Think of sepsis as a hidden danger. It claims about 350,000 lives in the U.S. each year and is responsible for nearly one-fifth of deaths worldwide. Yet, you won’t see it listed among the “leading causes of death.” That’s somewhat surprising.
Sepsis typically begins as something else—like infections in the lungs, skin, or urinary tract. These usually resolve on their own. However, when the body reacts excessively to an infection, damaging organs in the process, that’s when sepsis sets in.
One of the tricky parts about sepsis is that early symptoms can be quite vague. Many people might not even realize what’s happening until they deteriorate further.
“There’s not a typical presentation like a heart attack or stroke; it can be quite subtle,” explains Dr. Francis Castiller, a critical care physician at UNC Health, who specializes in treating sepsis in the ICU.
What is sepsis, and who gets it?
When we contract infections, it’s usually due to pathogens—typically viruses or bacteria—entering our bodies. Our immune systems respond by sending out cells to combat the invaders, and these cells release “inflammatory mediators” aimed at attacking the pathogens.

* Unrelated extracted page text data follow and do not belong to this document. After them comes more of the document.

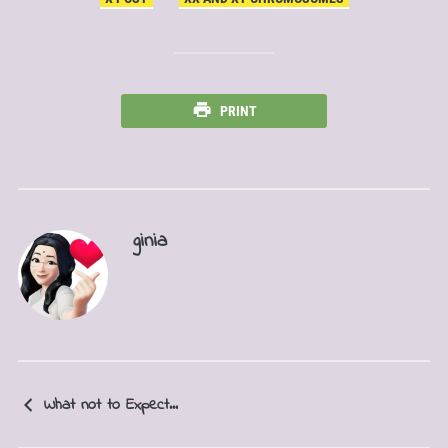
PRINT
ginia
What not to Expect...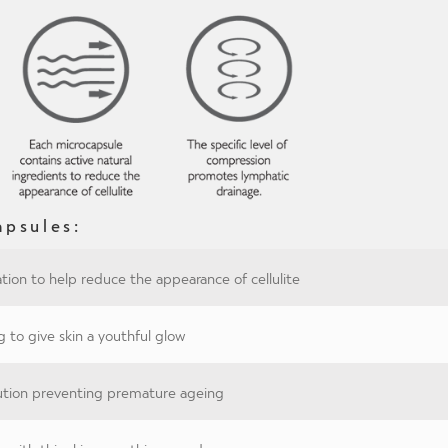
apsules:
tion to help reduce the appearance of cellulite
g to give skin a youthful glow
lution preventing premature ageing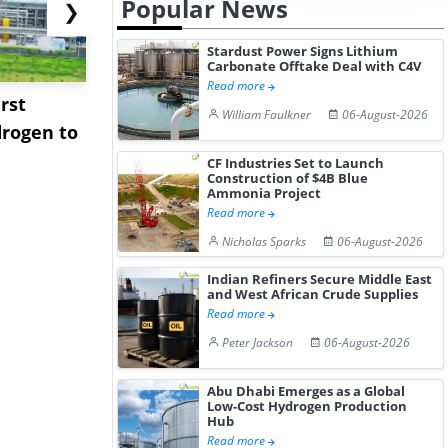
Popular News
❯
Stardust Power Signs Lithium
Carbonate Offtake Deal with C4V
Read more
rst
NGN Secures Funding to
bp Takes Fu
William Faulkner
06-August-2026
rogen to
Advance Knapton
Trinidad’s
Hydrogen St...
Pr...
CF Industries Set to Launch
Construction of $4B Blue
Ammonia Project
Read more
Nicholas Sparks
06-August-2026
Indian Refiners Secure Middle East
and West African Crude Supplies
Read more
Peter Jackson
06-August-2026
Abu Dhabi Emerges as a Global
Low-Cost Hydrogen Production
Hub
Read more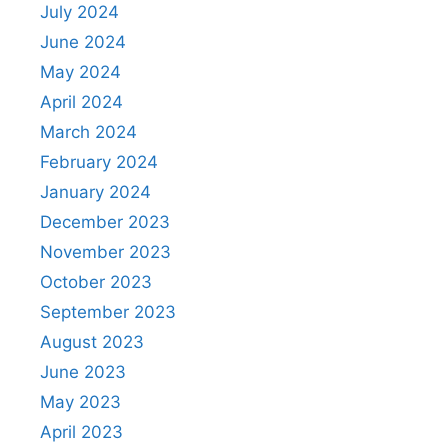
July 2024
June 2024
May 2024
April 2024
March 2024
February 2024
January 2024
December 2023
November 2023
October 2023
September 2023
August 2023
June 2023
May 2023
April 2023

“Sometimes these inflammatory agents can become overly aggressive, leading to harm to our own organs,” Dr. Castiller notes.
Almost any infection, from a simple skin cut to COVID-19, can lead to sepsis. Frequently, it arises from infections in the lungs, urinary tract, skin, or gastrointestinal tract.
While anyone can develop sepsis, older adults (especially those over 65), individuals with weakened immune systems, and those with serious underlying conditions like diabetes or vascular disease are at increased risk. Infants under one year old are also more vulnerable.
If sepsis goes untreated or antibiotics fail, it can escalate to septic shock, characterized by critically low blood pressure and potential organ failure. The mortality risk from sepsis without shock is around 12 to 15 percent, but it skyrockets to as high as 45 percent with shock, according to Dr. Castiller.
Interestingly, sepsis isn’t something you “catch” in the hospital environment, yet one in three hospital deaths involves sepsis. It’s a common yet dangerous condition.
Treat sepsis quickly to improve chances of survival
Timely treatment is crucial for survival, but it can be tricky because awareness is low and symptoms can differ widely from person to person, Dr. Castiller explains.
“There’s no one specific symptom to point to,” he says. “If your loved one doesn’t seem quite right, whatever that might mean, it’s best to consult a healthcare provider quickly. Early detection makes a huge difference in managing sepsis.”
For infants, the advice is similar: if your baby isn’t eating or sleeping normally, or appears lethargic, reach out to your pediatrician immediately.
Doctors should be alert to sepsis if two of the following three signs are present: low blood pressure, rapid breathing, and confusion, Dr. Castiller suggests.
Treatment typically involves administering antibiotics and IV fluids to help maintain organ function. Sometimes, multiple antibiotics are necessary.
If a loved one has an infection that’s not improving, don’t hesitate to ask their doctor or nurse about the possibility of sepsis.
Life after sepsis
Sepsis can leave lasting impacts on the body, even after the underlying infection resolves. Survivors may experience physical and mental effects, such as ongoing fatigue, sleep difficulties, anxiety, and depression.
Depending on the severity of the illness, certain organs might not function as they did before. For instance, a person who had sepsis due to a kidney infection could face ongoing kidney issues.
Fortunately, “for most individuals, the organ dysfunction is reversible,” Dr. Castiller states.
Many survivors find rehabilitation and physical therapy helpful. Those struggling with mental health issues related to sepsis, including post-traumatic stress disorder, may benefit from consulting a psychologist.
It’s vital for survivors to understand they’re at an elevated risk for experiencing sepsis again, according to Dr. Castiller.
“We need to continue raising awareness so sepsis can be recognized and treated early. That’s the most effective way to save lives,” he emphasizes.